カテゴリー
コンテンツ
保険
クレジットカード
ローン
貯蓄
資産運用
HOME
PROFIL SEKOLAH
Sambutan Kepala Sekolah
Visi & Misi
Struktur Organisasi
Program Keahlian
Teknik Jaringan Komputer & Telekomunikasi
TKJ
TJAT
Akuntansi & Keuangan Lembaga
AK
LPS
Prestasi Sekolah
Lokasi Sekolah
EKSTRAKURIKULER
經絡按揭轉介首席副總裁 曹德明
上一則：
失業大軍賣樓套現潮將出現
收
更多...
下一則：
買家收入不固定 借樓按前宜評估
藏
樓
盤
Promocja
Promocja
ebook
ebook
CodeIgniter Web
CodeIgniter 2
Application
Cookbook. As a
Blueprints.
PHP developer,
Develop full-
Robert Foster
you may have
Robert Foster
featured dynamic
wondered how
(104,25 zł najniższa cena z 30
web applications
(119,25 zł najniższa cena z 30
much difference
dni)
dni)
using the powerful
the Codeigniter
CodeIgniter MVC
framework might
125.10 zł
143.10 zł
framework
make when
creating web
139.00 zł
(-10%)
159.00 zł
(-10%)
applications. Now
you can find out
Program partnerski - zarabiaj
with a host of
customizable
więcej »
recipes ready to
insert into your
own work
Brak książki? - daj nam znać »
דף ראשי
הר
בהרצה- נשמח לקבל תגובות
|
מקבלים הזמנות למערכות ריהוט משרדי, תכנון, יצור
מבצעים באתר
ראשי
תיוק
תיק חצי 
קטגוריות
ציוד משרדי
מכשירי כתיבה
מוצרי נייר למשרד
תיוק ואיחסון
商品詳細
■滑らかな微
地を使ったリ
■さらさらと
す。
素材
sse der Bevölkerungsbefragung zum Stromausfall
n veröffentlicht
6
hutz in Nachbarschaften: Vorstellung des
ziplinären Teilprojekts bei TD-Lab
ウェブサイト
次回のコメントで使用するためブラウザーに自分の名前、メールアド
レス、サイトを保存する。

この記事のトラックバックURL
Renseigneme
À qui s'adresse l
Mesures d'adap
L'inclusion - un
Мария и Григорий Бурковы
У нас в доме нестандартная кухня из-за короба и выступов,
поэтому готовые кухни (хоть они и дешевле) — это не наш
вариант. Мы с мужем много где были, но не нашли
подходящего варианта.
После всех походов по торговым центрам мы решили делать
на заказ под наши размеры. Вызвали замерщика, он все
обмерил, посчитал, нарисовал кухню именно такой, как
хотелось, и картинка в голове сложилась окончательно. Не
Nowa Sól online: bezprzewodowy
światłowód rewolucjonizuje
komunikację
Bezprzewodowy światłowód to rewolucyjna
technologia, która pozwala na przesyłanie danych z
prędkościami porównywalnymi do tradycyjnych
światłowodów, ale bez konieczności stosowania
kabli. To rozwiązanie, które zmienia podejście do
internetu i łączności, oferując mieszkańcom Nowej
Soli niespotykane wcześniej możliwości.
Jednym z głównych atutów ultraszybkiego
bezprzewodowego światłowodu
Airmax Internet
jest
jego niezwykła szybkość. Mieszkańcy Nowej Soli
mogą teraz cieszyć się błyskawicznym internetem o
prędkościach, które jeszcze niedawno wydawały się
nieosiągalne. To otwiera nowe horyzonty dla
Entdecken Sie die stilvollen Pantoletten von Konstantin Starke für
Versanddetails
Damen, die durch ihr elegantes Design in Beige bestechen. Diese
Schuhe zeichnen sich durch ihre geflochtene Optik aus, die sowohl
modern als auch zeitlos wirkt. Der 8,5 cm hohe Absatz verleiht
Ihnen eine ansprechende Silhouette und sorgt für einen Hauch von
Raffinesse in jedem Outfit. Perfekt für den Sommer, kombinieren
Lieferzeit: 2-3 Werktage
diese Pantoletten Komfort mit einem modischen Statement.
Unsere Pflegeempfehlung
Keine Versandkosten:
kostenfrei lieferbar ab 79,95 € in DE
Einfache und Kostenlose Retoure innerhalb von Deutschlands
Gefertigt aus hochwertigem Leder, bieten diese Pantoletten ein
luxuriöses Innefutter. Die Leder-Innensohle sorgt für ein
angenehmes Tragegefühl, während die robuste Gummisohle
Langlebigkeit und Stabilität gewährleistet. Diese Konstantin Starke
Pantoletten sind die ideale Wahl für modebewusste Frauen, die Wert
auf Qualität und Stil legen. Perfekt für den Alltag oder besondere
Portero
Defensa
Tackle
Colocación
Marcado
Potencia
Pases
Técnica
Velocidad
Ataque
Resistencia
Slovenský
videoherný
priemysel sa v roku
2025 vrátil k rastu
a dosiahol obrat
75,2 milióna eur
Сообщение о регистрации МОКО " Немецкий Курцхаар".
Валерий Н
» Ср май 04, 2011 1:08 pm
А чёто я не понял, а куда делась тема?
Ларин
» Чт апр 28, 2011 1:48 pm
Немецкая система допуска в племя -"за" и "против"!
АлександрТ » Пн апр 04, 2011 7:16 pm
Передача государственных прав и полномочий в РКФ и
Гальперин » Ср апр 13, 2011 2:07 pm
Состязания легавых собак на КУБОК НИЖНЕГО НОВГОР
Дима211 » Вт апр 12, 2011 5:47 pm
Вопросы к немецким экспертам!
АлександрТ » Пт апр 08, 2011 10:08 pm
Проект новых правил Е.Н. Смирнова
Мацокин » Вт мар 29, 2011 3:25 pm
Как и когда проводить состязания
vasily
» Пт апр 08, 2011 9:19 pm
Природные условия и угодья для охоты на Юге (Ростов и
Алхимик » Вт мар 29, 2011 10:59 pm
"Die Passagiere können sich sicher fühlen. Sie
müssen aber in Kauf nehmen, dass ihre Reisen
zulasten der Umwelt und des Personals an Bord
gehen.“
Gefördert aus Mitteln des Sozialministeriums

------------------------------------------------

__What needs to be done__. Within the data above, the lines from the one with "wondered how" to the one with "מבצעים באתר" must be repeated exactly; no other line belongs in the answer.

__Solution for this problem__.
wondered how
(104,25 zł najniższa cena z 30
web applications
(119,25 zł najniższa cena z 30
much difference
dni)
dni)
using the powerful
the Codeigniter
CodeIgniter MVC
framework might
125.10 zł
143.10 zł
framework
make when
creating web
139.00 zł
(-10%)
159.00 zł
(-10%)
applications. Now
you can find out
Program partnerski - zarabiaj
with a host of
customizable
więcej »
recipes ready to
insert into your
own work
Brak książki? - daj nam znać »
דף ראשי
הר
בהרצה- נשמח לקבל תגובות
|
מקבלים הזמנות למערכות ריהוט משרדי, תכנון, יצור
מבצעים באתר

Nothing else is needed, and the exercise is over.